Он написал статью, в которой безжалостно высмеял жалкие претензии современной эпохи на гениальность. Он просто напомнил, что первые наскальные рисунки, изображавшие зубров, медведей и отпечатки рук, появились за тридцать пять тысяч лет до Рождества Христова. Прошло каких-то восемь тысяч лет, и homo sapiens научился рисовать на стенах пещер силуэты себе подобных. Еще двадцать три тысячи лет спустя, к четвертому тысячелетию до Р.Х., развитие искусства дошло до первых нестилизованных лиц. Зато в XX веке революции провозглашаются на каждом шагу, в каждом новом сезоне обязательно происходят решающие концептуальные прорывы — все это вызывало его негодование. Любая эпоха, как истинная мать, гордится своими детьми, считая их безусловно лучшими. Но для Гранвеля не существовало ничего новее шедевров прошлых лет.

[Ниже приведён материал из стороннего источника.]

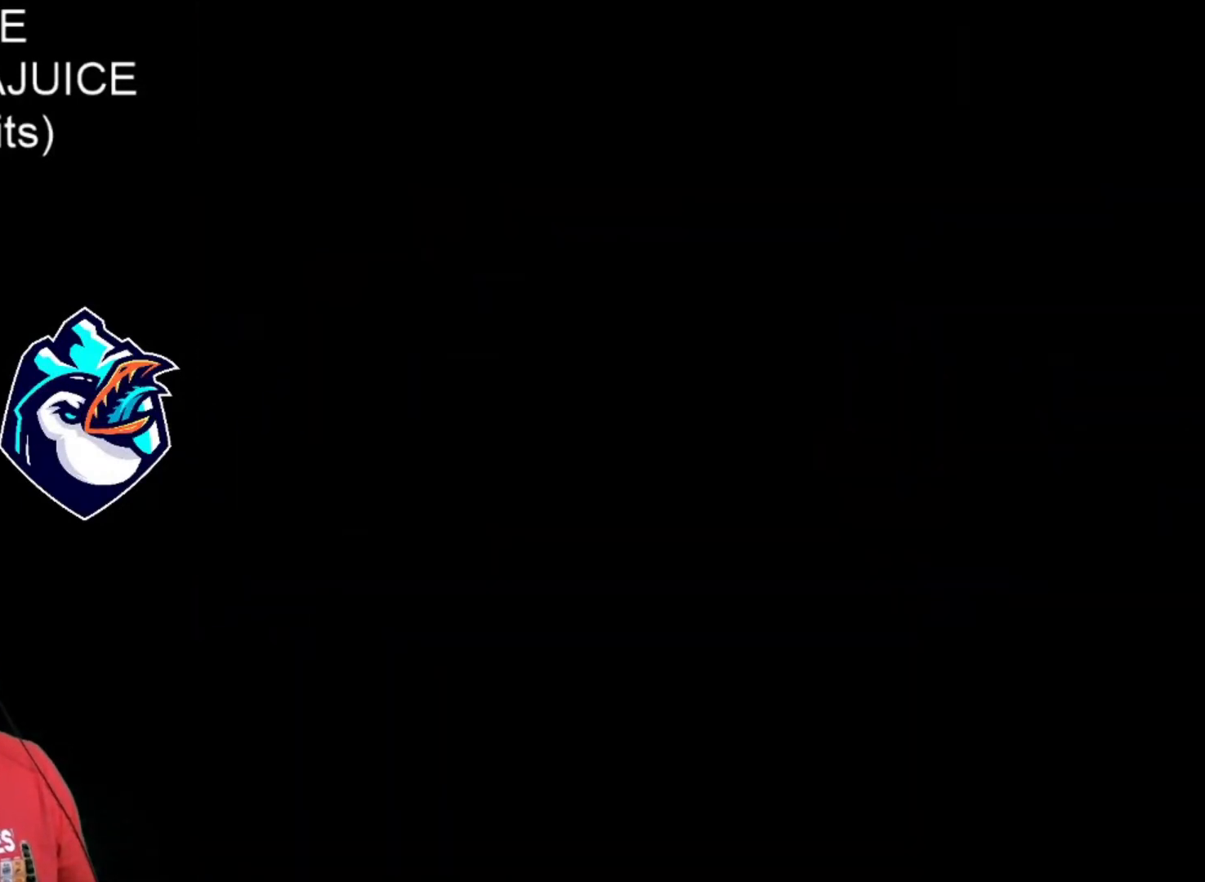
{"buttons": ["X", "DPAD_RIGHT"], "events": []}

И хотя сейчас, перед Фио, он упивался самобичеванием и заявлял о своем неверии в это фальшивое общество притворщиков, в котором играл одну из ключевых ролей, оправдывая собственное лицемерие лживостью окружающих, однако в принципе в разгаре полемик и на презентациях выставок он с превеликим удовольствием красовался в своих дорогих и важных костюмах.
— Видите ли, я все равно что повар, который не верит в кулинарное искусство. Мне не нравится, как еду готовят, подают и обсуждают. Но это единственное, что я умею делать, и причем виртуозно. И когда я оказываюсь на кухне своего знаменитого ресторана, меня охватывает пыл страсти и нужные ингредиенты сами оказывается в руках. И я готовлю разные блюда, потому что в зале сидят клиенты и хотят есть. Это голод, он-то все и меняет.

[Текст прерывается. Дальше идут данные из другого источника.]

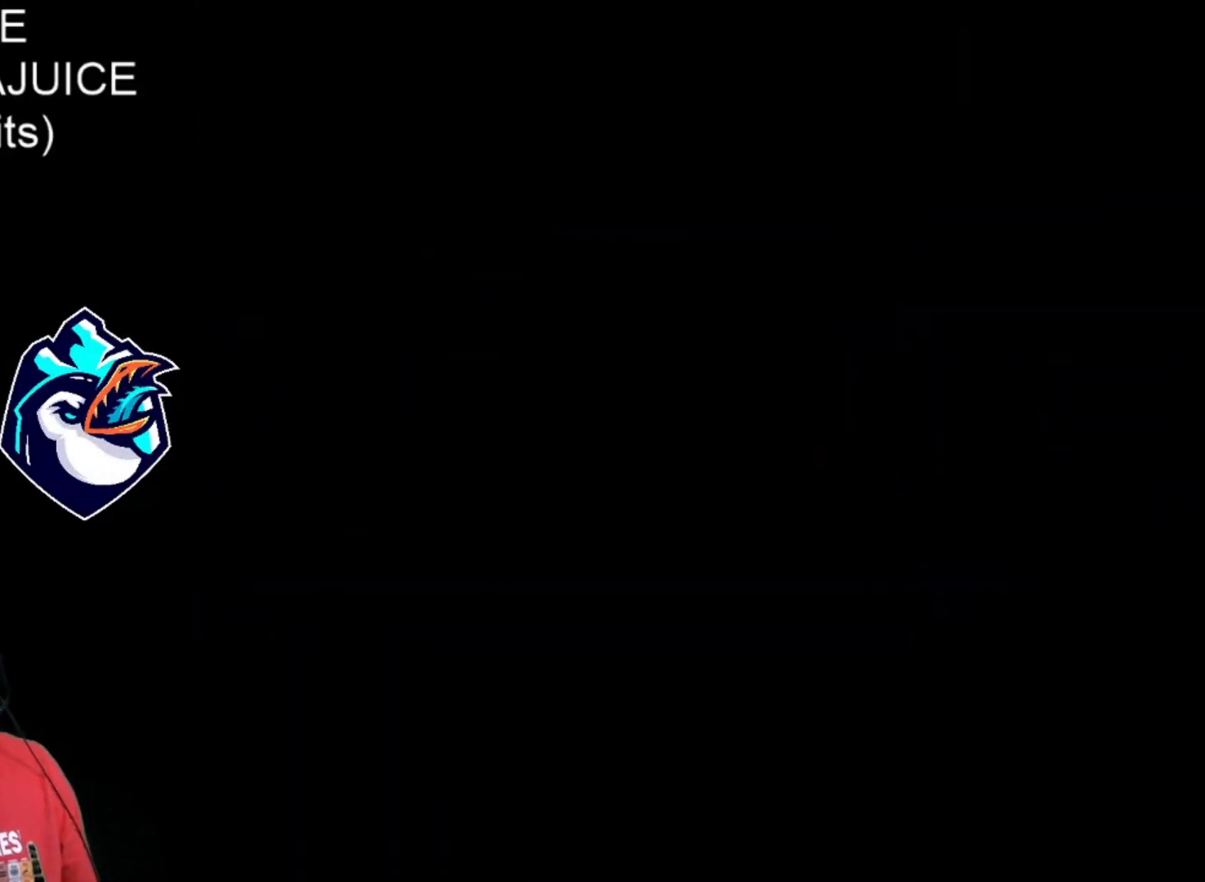
{"buttons": ["X", "DPAD_RIGHT"], "events": []}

Тут наконец явился братец Жанетты с полным комплектом инструментов взломщика. Он вошел совершенно бесшумно, весь в черном, его лицо было скрыто под маской. Фио понравилась его стройная фигура, которую еще больше подчеркивала облегающая одежда. На прощание она пожелала удачи человеку за дверью и потихоньку смылась. На улице Пернети моросил дождик, она присела на какой-то подоконник. Она чувствовала себя грязной и подумала было, что это из-за дождя, но ощущение шло изнутри. Особняк Гранвеля со всеми его коллекциями лишь дополнял картину изобилия и роскоши, знакомство с которой она начала два месяца назад, и хотя умозрительно ее забавляли эти демонстрации величия, физически, не умея отделять себя от мира, она была подавлена. Она не давала этим людям никаких моральных оценок, разве что ее собственный организм оказался на такое способен. Она чувствовала, что, меняя окружение, меняется сама.

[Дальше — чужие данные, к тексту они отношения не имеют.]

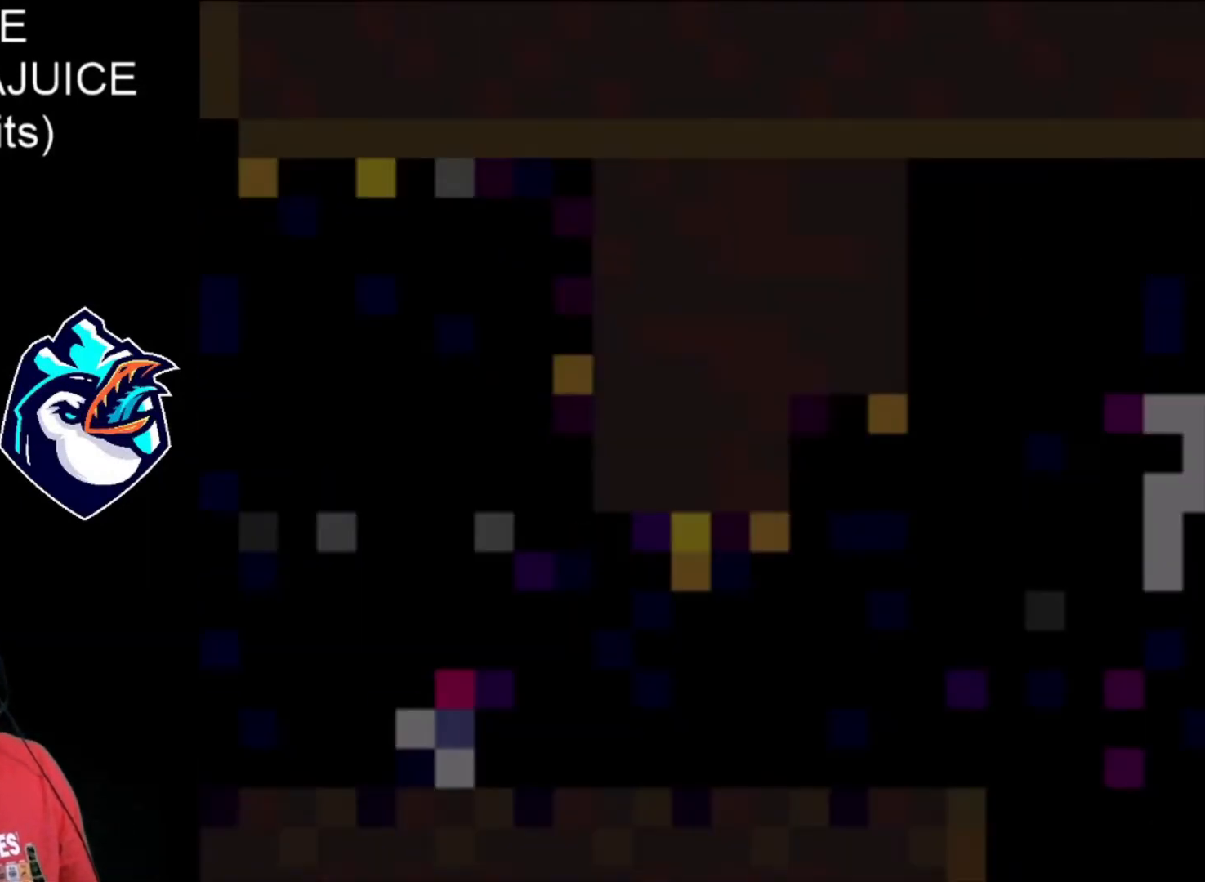
{"buttons": ["X", "DPAD_RIGHT"], "events": []}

Каждый раз, идя на встречу с очередным авторитетом мира искусств, Фио надеялась найти объяснение своему новому положению. Пусть ей наконец скажут, что же с ней происходит! Но ее появление ни у кого не вызывало вопросов, как будто это место всегда предназначалось ей и теперь она просто заняла его по праву. Их нисколько не удивляло то, что ей самой казалось совершенно невероятным, и это лишь усиливало ощущение того, что они говорят на разных языках. Почему все эти важные люди жаждут ее видеть?
Они все про нее знали и были настолько уверены в своих мнениях, что ей казалось, будто она потеряла светлую незамутненность собственной личности. Она с удивлением узнавала из статей журналистов, причем встречавшихся с ней, о своих зеленых глазах и потертых вельветовых штанах. Ни слова правды. Засомневавшись было, она несколько минут таращила глаза, изучая в зеркале их радужную оболочку в тщетном поиске зеленых оттенков. Но нет, глаза выглядели отчетливо карими, темно-карий цвет невозможно перепутать с зеленым. Просто у нее были рыжие волосы, а из этого само собою следовало, что и глаза у нее зеленые. Ведь это так хорошо сочетается. Возможно даже, что журналисты и вправду видели ее зеленые глаза, находясь под впечатлением собственных предубеждений. И тогда она поняла: что бы она ни делала, что бы ни говорила, все это будет относиться уже не к ней, а к уже сложившемуся представлению о ней, к некоему образу, придуманному ими. Прилизанная их взглядами, она отступала под натиском их воображения, пропадала в красках и очертаниях, приписываемых ей людьми, которых она не знала. Она перестала читать статьи о себе и просила Божарского ей их больше не присылать. Во всех этих статьях, якобы посвященных ей, она гораздо больше узнала о критиках, нежели о самой себе.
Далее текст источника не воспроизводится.